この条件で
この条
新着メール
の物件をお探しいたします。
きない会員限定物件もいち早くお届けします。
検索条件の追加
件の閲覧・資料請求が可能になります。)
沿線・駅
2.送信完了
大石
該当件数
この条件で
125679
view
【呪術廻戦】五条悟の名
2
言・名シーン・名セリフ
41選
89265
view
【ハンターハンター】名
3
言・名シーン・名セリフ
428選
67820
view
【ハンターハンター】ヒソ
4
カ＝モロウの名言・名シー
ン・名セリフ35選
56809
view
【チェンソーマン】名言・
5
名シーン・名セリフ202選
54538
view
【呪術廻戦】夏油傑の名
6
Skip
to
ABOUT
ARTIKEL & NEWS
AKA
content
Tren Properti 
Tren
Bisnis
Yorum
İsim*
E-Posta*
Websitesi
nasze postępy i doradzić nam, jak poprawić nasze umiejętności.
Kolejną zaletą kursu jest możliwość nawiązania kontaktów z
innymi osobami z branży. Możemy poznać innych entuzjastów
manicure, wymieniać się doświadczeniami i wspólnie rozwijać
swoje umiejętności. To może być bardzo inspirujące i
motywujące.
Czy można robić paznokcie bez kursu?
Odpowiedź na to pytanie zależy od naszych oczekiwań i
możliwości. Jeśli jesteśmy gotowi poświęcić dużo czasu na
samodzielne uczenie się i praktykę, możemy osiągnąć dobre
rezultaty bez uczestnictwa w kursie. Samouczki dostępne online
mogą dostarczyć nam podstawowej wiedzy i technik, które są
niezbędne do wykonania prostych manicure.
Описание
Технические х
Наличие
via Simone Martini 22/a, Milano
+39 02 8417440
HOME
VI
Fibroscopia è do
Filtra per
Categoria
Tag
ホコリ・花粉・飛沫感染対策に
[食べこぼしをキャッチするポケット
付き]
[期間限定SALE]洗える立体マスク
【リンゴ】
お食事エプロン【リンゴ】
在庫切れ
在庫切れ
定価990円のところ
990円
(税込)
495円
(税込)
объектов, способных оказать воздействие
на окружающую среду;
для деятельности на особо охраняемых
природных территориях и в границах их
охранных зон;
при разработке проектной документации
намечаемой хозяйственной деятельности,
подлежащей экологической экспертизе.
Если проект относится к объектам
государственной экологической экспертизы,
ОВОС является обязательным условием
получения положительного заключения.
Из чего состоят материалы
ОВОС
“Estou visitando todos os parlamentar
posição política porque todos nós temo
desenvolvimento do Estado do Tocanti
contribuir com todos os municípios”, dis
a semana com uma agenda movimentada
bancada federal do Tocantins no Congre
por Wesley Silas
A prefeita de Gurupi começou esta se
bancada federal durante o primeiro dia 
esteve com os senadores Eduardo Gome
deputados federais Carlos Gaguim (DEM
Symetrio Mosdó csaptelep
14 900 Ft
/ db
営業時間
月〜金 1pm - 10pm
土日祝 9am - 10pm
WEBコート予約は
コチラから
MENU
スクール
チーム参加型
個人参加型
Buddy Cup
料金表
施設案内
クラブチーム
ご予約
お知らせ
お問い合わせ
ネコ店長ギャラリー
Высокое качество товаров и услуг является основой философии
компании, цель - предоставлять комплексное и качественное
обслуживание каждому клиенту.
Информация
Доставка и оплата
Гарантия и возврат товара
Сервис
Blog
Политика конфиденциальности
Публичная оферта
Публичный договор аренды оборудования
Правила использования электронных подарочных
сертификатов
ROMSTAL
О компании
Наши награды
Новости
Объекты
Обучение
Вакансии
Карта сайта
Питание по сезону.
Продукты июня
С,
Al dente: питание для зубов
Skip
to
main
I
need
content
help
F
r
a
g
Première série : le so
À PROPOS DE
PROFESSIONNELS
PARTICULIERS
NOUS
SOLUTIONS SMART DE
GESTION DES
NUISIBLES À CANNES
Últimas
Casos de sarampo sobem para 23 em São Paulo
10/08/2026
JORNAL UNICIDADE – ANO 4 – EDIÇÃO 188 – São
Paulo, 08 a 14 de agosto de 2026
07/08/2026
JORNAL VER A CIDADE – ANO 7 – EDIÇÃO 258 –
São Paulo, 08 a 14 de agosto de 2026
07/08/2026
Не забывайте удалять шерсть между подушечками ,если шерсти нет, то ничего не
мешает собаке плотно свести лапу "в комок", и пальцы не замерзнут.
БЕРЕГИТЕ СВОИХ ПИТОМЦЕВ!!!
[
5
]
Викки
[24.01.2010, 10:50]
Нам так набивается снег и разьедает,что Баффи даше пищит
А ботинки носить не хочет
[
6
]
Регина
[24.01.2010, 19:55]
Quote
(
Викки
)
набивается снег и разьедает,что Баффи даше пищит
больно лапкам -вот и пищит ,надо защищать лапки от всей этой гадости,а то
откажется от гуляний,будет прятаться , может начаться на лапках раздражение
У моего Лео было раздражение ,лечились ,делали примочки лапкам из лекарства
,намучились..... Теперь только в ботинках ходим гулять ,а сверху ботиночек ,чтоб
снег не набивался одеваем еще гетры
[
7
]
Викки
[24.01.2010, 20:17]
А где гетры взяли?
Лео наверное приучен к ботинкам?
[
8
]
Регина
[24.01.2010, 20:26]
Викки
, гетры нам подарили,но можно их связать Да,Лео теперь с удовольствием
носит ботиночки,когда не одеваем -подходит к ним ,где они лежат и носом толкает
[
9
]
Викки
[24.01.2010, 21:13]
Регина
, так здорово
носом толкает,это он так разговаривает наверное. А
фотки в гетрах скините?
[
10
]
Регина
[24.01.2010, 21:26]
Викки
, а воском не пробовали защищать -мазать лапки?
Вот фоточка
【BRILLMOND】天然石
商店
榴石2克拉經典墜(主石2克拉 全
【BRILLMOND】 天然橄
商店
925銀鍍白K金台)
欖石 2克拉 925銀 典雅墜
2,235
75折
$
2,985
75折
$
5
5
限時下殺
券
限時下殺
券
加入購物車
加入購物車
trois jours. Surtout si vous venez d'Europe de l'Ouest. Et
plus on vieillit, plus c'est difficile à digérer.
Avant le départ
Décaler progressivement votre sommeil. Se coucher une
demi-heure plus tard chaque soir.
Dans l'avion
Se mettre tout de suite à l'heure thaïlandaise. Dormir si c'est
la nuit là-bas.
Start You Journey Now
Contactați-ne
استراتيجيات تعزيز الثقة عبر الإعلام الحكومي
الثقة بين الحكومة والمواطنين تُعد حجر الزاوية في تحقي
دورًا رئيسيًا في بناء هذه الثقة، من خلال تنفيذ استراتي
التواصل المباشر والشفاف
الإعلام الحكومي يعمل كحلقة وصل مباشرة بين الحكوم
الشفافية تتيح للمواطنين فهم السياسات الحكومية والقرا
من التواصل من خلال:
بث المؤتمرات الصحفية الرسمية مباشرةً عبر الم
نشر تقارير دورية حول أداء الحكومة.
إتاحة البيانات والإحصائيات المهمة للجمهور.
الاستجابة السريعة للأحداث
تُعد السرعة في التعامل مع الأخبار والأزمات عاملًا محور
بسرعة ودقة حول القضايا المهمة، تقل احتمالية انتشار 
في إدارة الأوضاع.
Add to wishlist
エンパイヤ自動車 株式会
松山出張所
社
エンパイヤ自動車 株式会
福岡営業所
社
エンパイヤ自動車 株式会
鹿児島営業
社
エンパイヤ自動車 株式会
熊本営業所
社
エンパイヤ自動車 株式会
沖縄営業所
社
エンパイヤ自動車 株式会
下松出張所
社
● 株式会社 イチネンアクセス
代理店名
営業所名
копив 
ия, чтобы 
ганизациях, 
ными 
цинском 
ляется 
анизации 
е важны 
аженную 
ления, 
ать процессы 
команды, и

TÂCHE ÉCRITE: Transformez en liste numérotée les lignes qui commencent au tout début et se terminent à la ligne contenant « Czy można robić paznokcie bez kursu? », les deux bouts inclus. Omettez les lignes vides.

RÉSULTAT OBTENU:
1. この条件で
2. この条
3. 新着メール
4. の物件をお探しいたします。
5. きない会員限定物件もいち早くお届けします。
6. 検索条件の追加
7. 件の閲覧・資料請求が可能になります。)
8. 沿線・駅
9. 2.送信完了
10. 大石
11. 該当件数
12. この条件で
13. 125679
14. view
15. 【呪術廻戦】五条悟の名
16. 2
17. 言・名シーン・名セリフ
18. 41選
19. 89265
20. view
21. 【ハンターハンター】名
22. 3
23. 言・名シーン・名セリフ
24. 428選
25. 67820
26. view
27. 【ハンターハンター】ヒソ
28. 4
29. カ＝モロウの名言・名シー
30. ン・名セリフ35選
31. 56809
32. view
33. 【チェンソーマン】名言・
34. 5
35. 名シーン・名セリフ202選
36. 54538
37. view
38. 【呪術廻戦】夏油傑の名
39. 6
40. Skip
41. to
42. ABOUT
43. ARTIKEL & NEWS
44. AKA
45. content
46. Tren Properti 
47. Tren
48. Bisnis
49. Yorum
50. İsim*
51. E-Posta*
52. Websitesi
53. nasze postępy i doradzić nam, jak poprawić nasze umiejętności.
54. Kolejną zaletą kursu jest możliwość nawiązania kontaktów z
55. innymi osobami z branży. Możemy poznać innych entuzjastów
56. manicure, wymieniać się doświadczeniami i wspólnie rozwijać
57. swoje umiejętności. To może być bardzo inspirujące i
58. motywujące.
59. Czy można robić paznokcie bez kursu?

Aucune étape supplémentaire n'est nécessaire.